May
2005, Issue 178
Network
GPIB Controller
by
Ron Battles, Patrick Jackson, & Scott Shumate
XML-RPC
SERVER
The
network GPIB controller requires a network server with
a protocol that can manage GPIB requests and responses
from remote clients. The primary requirements for the
protocol are that it must be simple, it must operate
reliably over an IP network, and it must be built on
top of the ZTP TCP/IP protocol stack. We considered
the implementation of a proprietary server and protocol,
but because of its simplicity, broad platform support,
and ease of implementation, we selected the XML-RPC
for the task.
The
XML-RPC protocol performs remote procedure calls using
HTTP as a transport and XML as the data encoding. Requests
are issued via a standard HTTP-POST request, normally
to the /RPC2 URI path on the server. The server always
sends a response to a request. An example XML-RPC request/response
sequence for a GPIB send function is shown in Listings
1 and 2.
The
availability of a web server in the ZTP package made
it extremely easy to integrate our XML-RPC server because
all of the HTTP processing was handled automatically.
The XML-RPC server hooks into the ZTP web server by
overriding the default POST processing function.
We
considered using an off-the-shelf XML parser based on
either the standardized DOM or SAX programming interfaces.

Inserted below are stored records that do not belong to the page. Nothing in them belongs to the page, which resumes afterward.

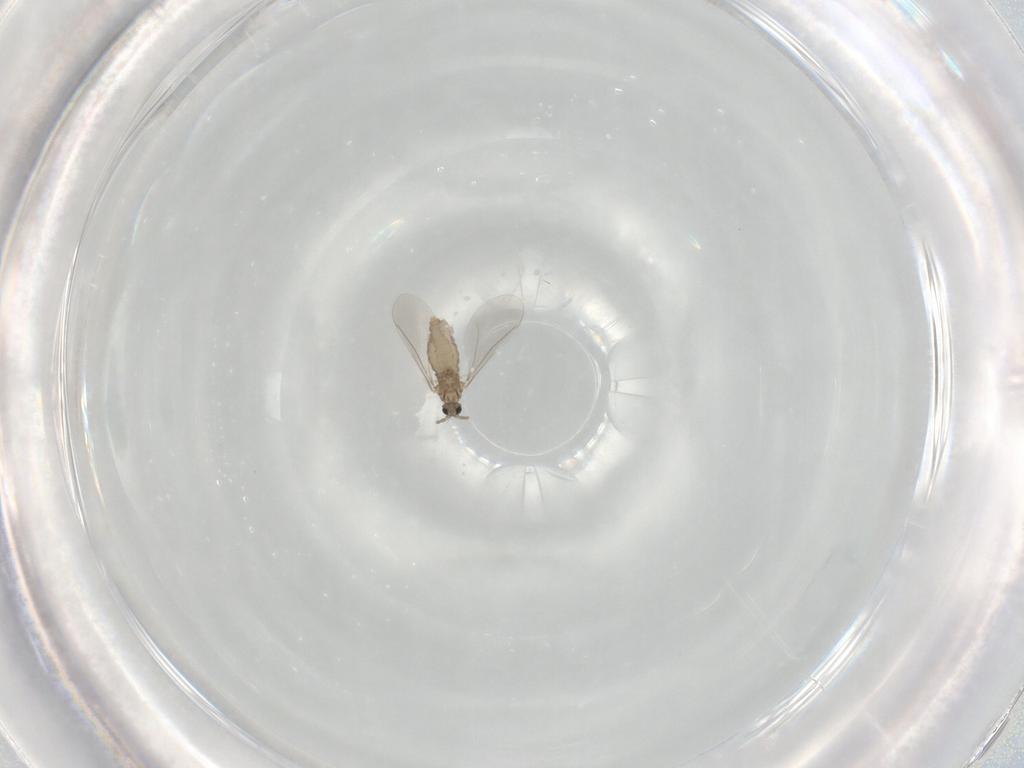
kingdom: Animalia
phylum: Arthropoda
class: Insecta
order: Diptera
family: Cecidomyiidae
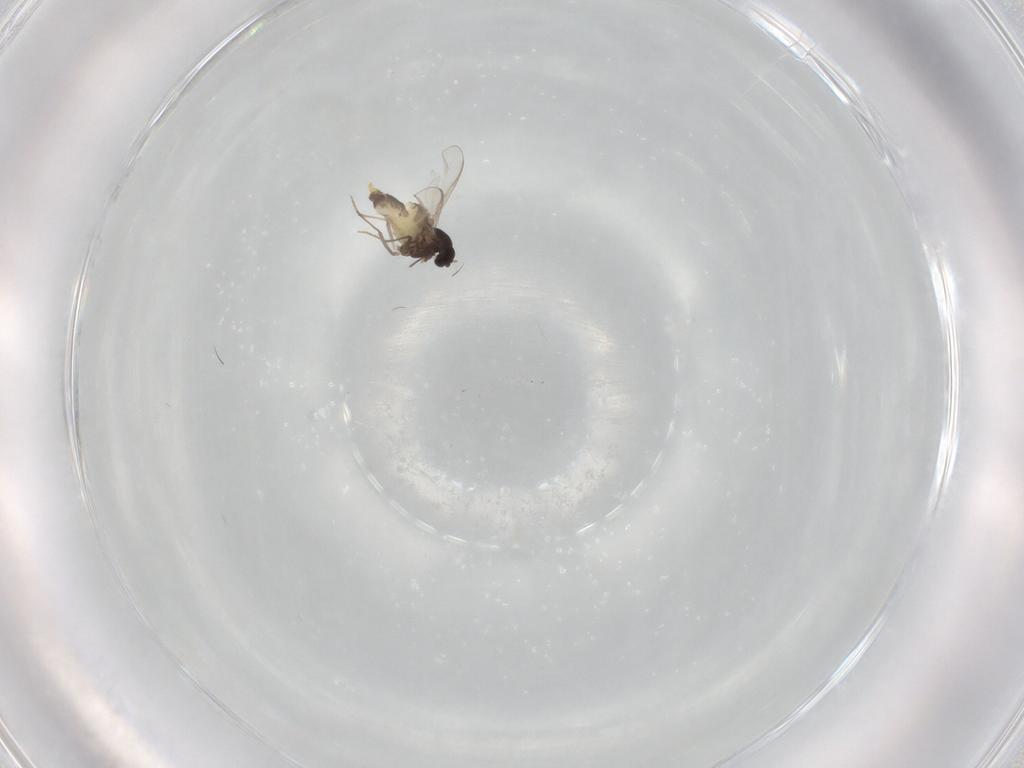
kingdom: Animalia
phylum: Arthropoda
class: Insecta
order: Diptera
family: Chironomidae
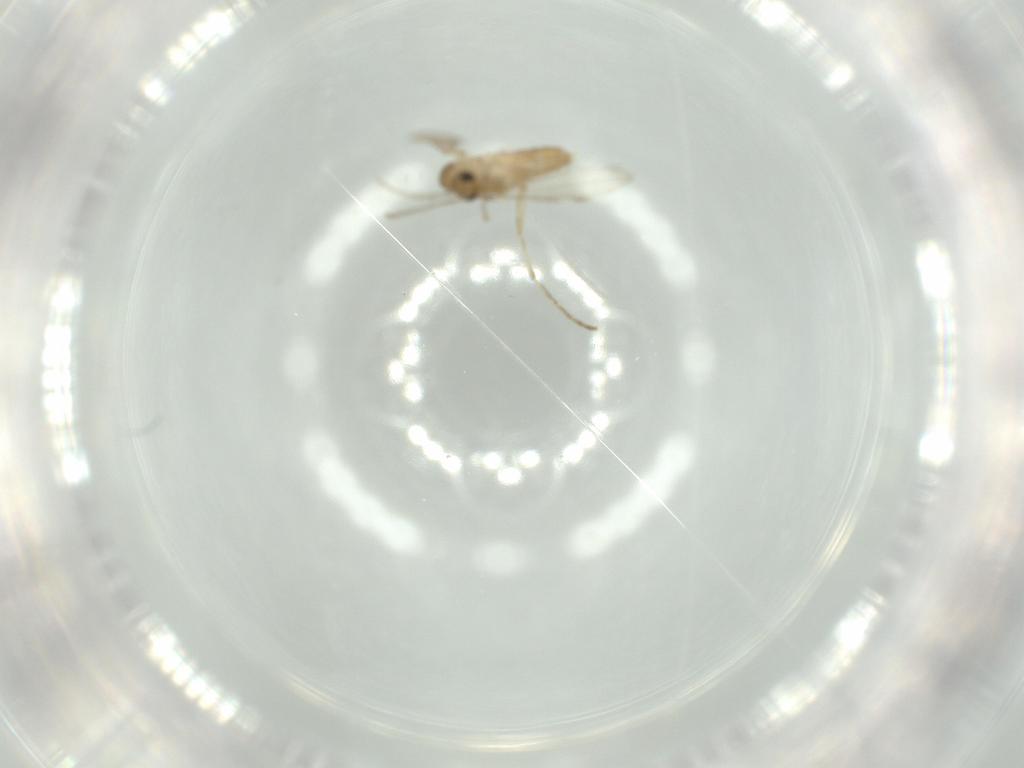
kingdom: Animalia
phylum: Arthropoda
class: Insecta
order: Diptera
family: Psychodidae
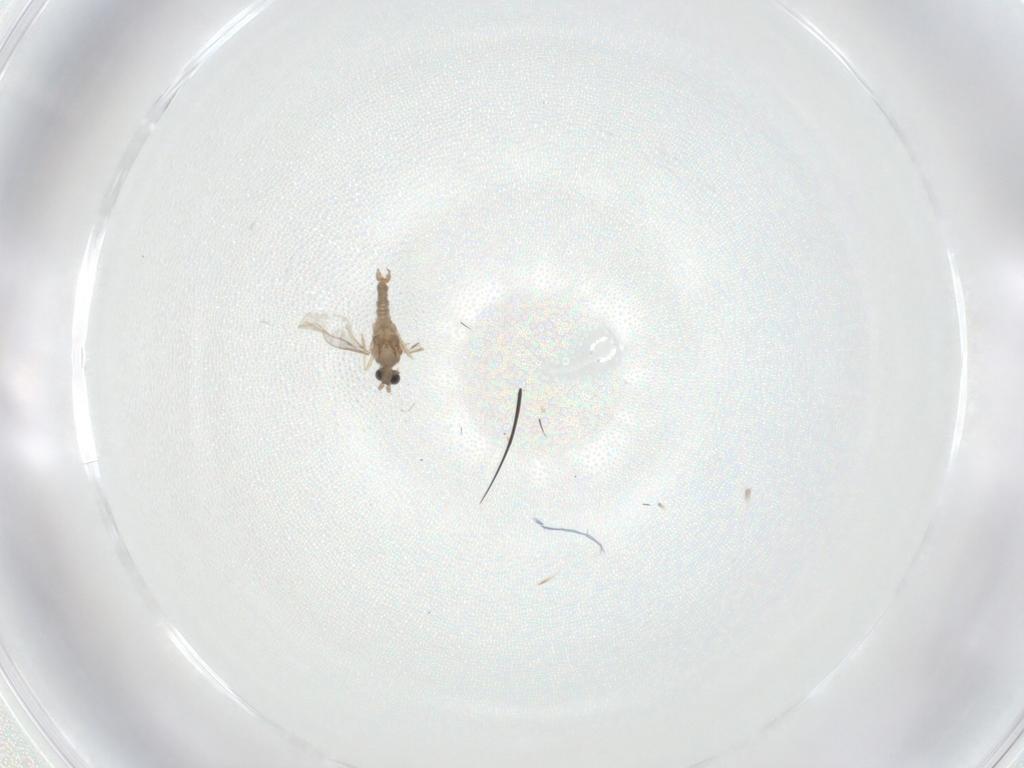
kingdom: Animalia
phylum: Arthropoda
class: Insecta
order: Diptera
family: Cecidomyiidae
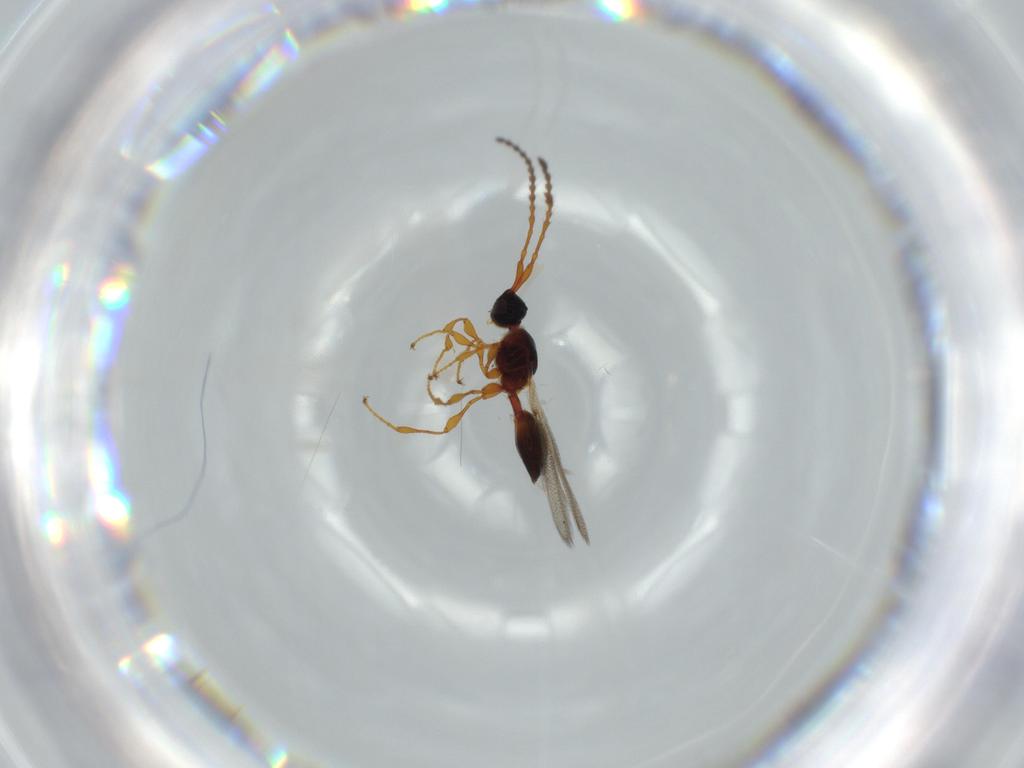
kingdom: Animalia
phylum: Arthropoda
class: Insecta
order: Hymenoptera
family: Diapriidae
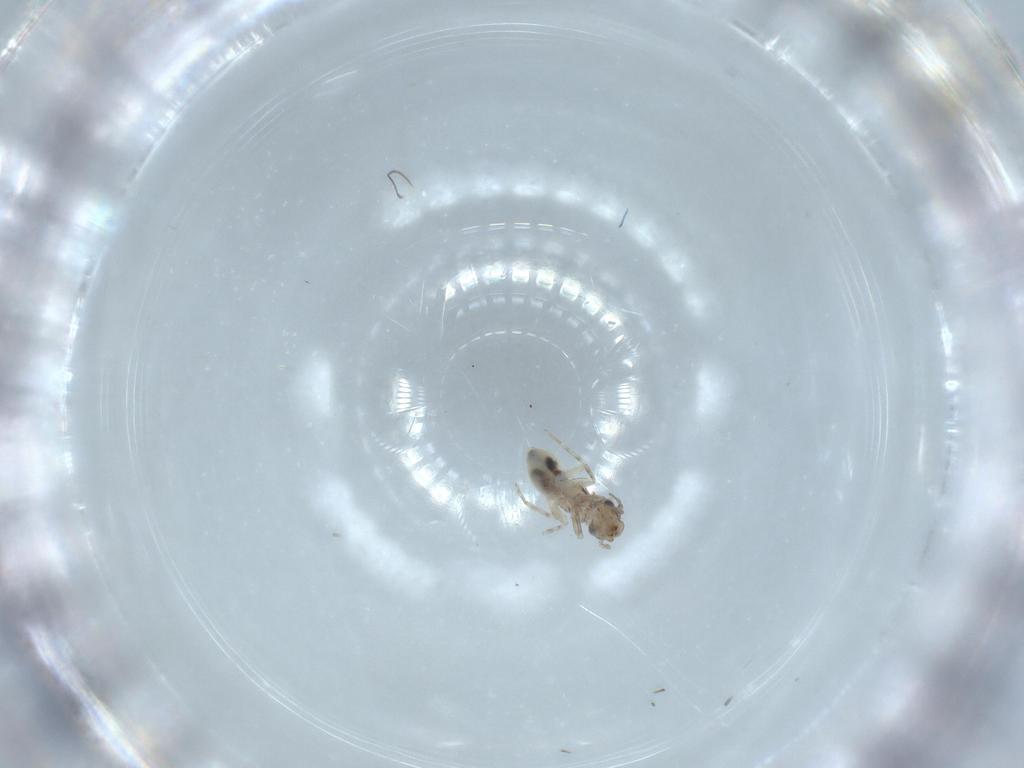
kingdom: Animalia
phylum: Arthropoda
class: Insecta
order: Psocodea
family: Lepidopsocidae
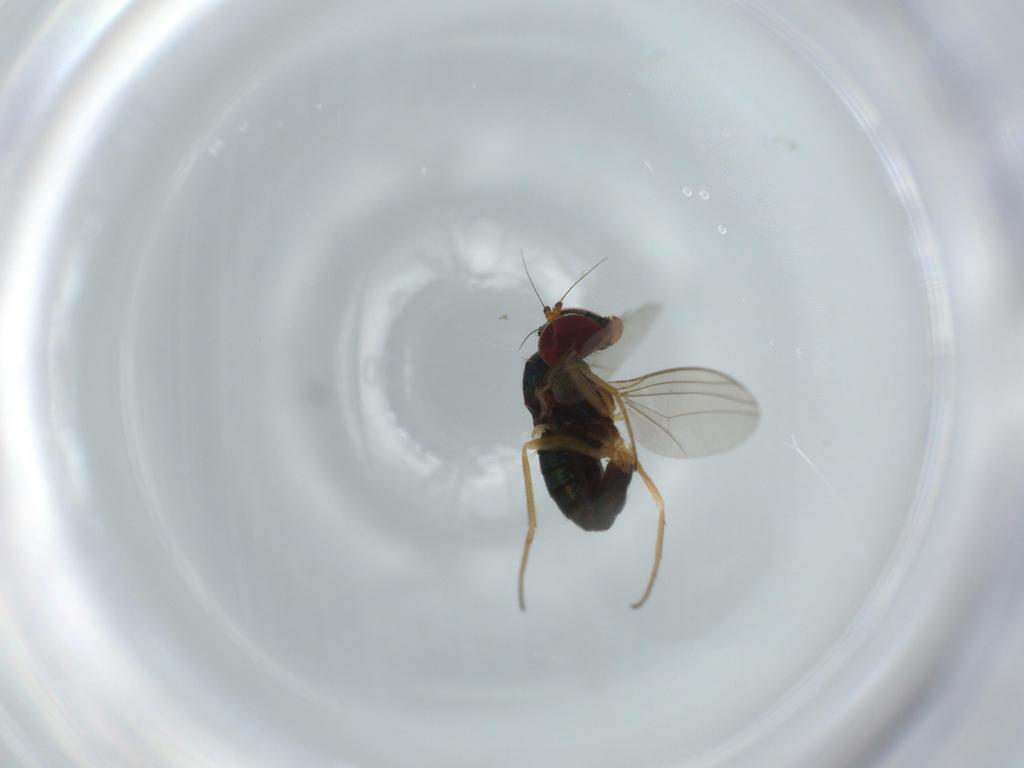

Because parsers based on them are generic, they have
fairly high run-time memory and code space requirements
for an embedded application. Therefore, we implemented
a custom XML parser that focuses on the XML parsing
functionality needed by XML-RPC. The XML parser is designed
to minimize the memory footprint as much as possible
by parsing the XML in place inside the request buffer.
The
procedure calls supported by the XML-RPC server map
almost exactly to the standardized GPIB API defined
by IEEE 488.2. This makes it extremely easy for someone
familiar with GPIB to write client applications. The
only difference is the mechanics of how procedures are
called, not the procedure call format itself.